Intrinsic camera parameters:
= Beginning of Section =

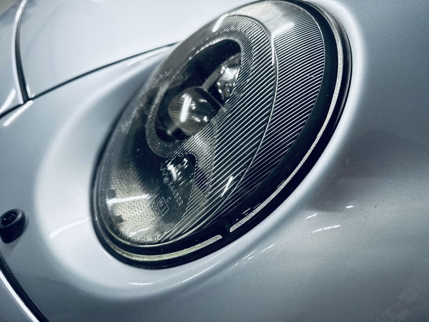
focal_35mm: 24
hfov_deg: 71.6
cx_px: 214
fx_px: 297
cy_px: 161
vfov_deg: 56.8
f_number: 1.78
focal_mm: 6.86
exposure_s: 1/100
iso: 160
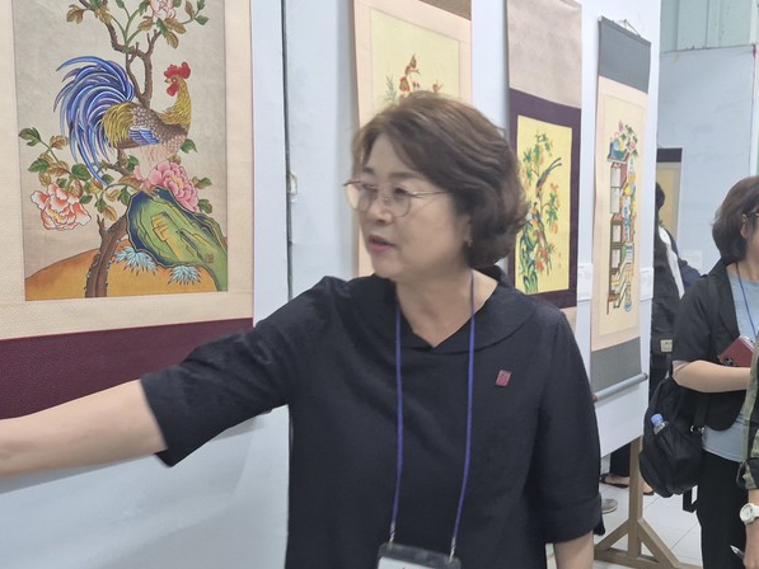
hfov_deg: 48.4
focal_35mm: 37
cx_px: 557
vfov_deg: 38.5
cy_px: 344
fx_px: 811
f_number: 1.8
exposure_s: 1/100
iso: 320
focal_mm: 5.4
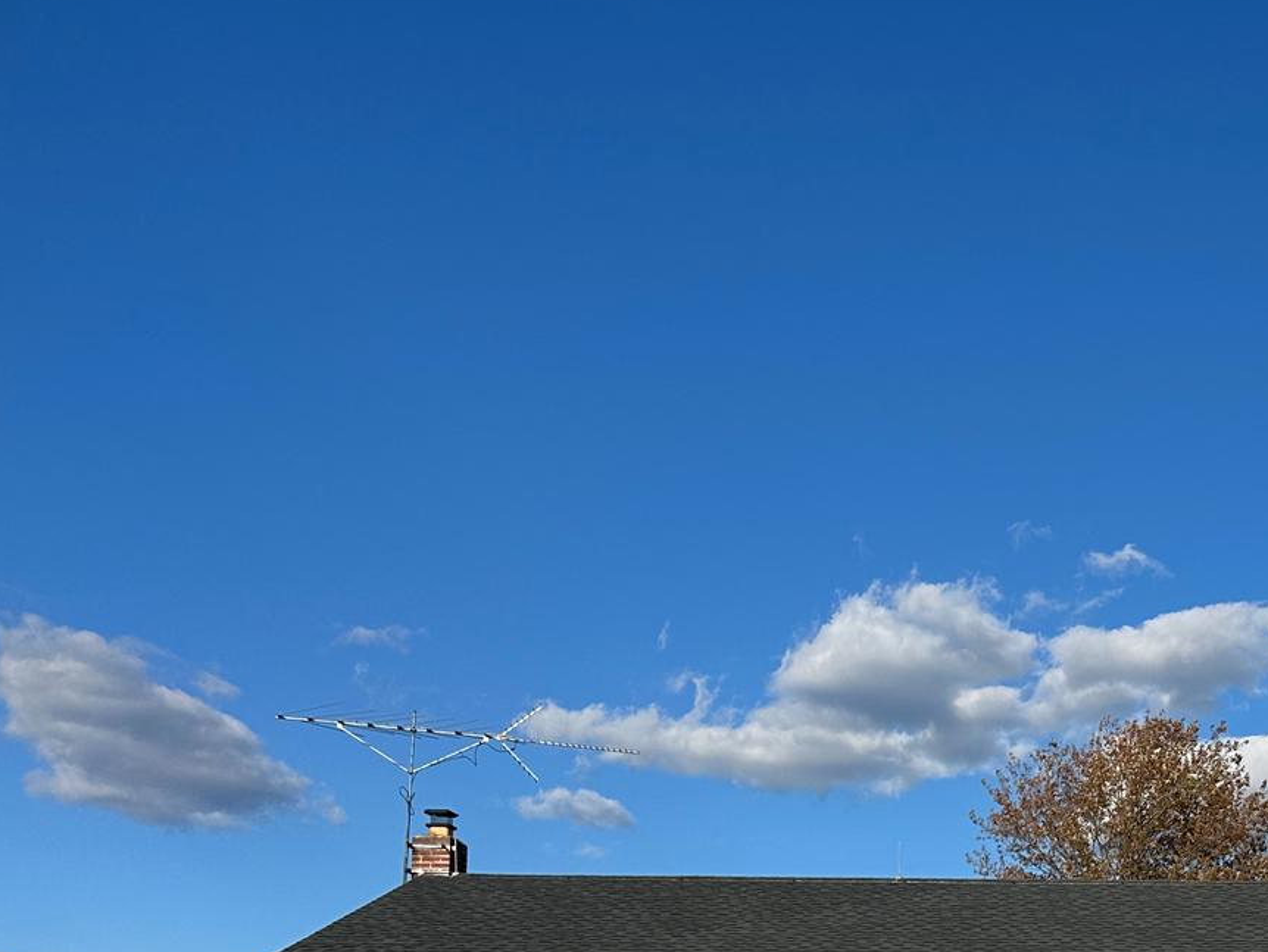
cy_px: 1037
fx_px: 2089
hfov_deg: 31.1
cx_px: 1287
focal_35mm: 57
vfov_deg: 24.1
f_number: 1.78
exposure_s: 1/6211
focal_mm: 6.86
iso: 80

= End of Section =
= Beginning of Section =

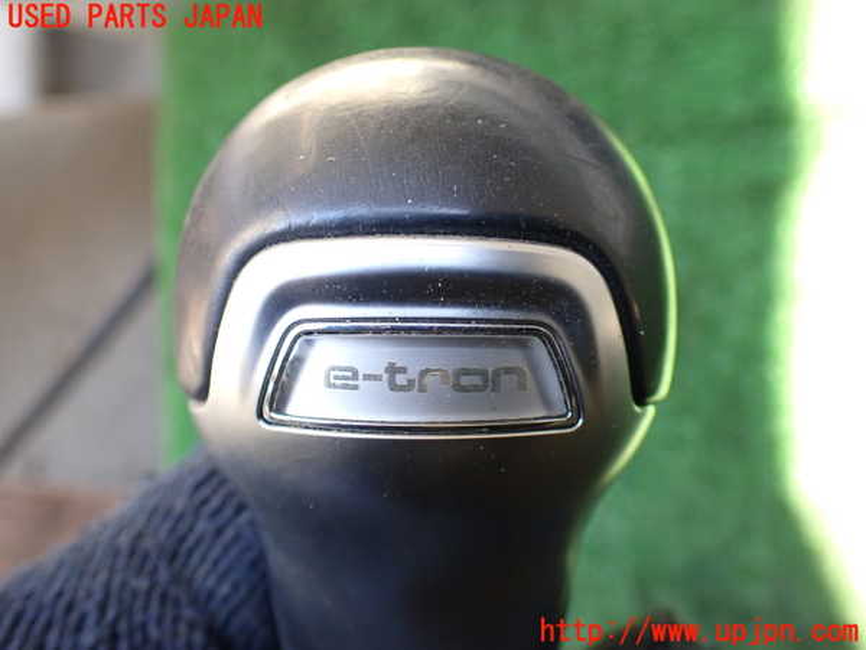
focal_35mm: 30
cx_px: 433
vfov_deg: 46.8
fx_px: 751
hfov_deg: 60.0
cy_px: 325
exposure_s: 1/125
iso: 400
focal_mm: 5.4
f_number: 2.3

= End of Section =
= Beginning of Section =

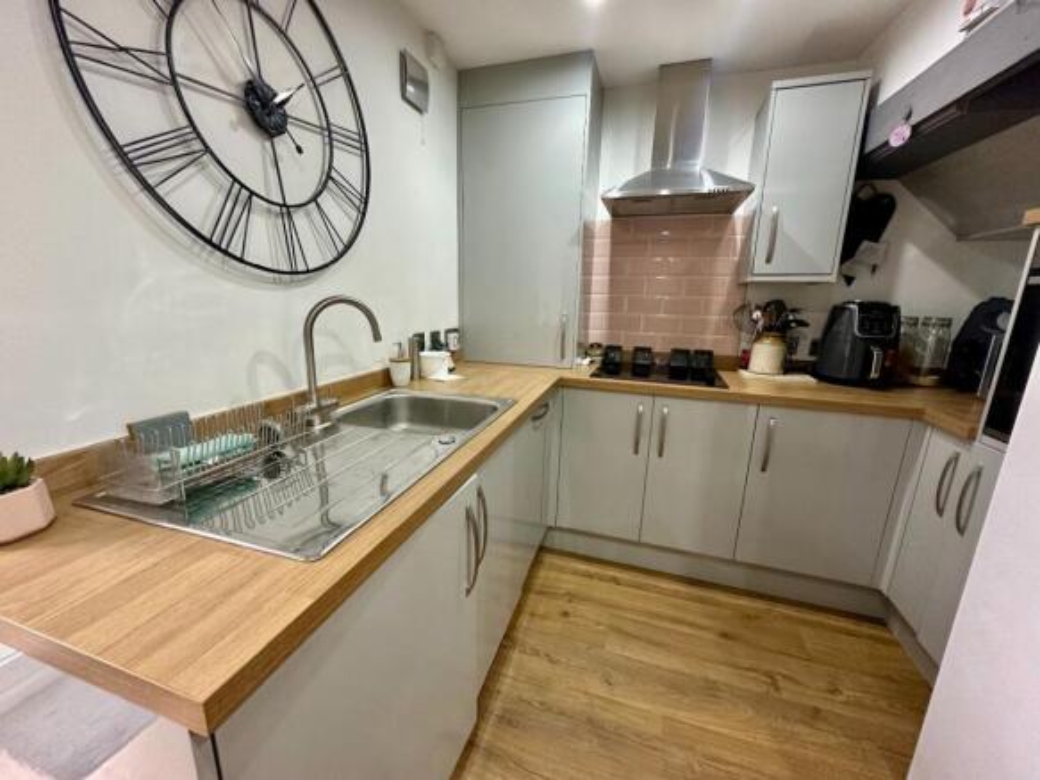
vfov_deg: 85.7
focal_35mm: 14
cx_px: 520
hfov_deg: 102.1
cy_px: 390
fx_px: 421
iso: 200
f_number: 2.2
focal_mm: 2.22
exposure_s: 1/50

= End of Section =

◆ **What is required**
In the entries above, find the line holding "focal_35mm: 14" and the line holding "exposure_s: 1/50"; print both of them and every line between, exactly, and nothing else.

◆ **Exercise result**
focal_35mm: 14
cx_px: 520
hfov_deg: 102.1
cy_px: 390
fx_px: 421
iso: 200
f_number: 2.2
focal_mm: 2.22
exposure_s: 1/50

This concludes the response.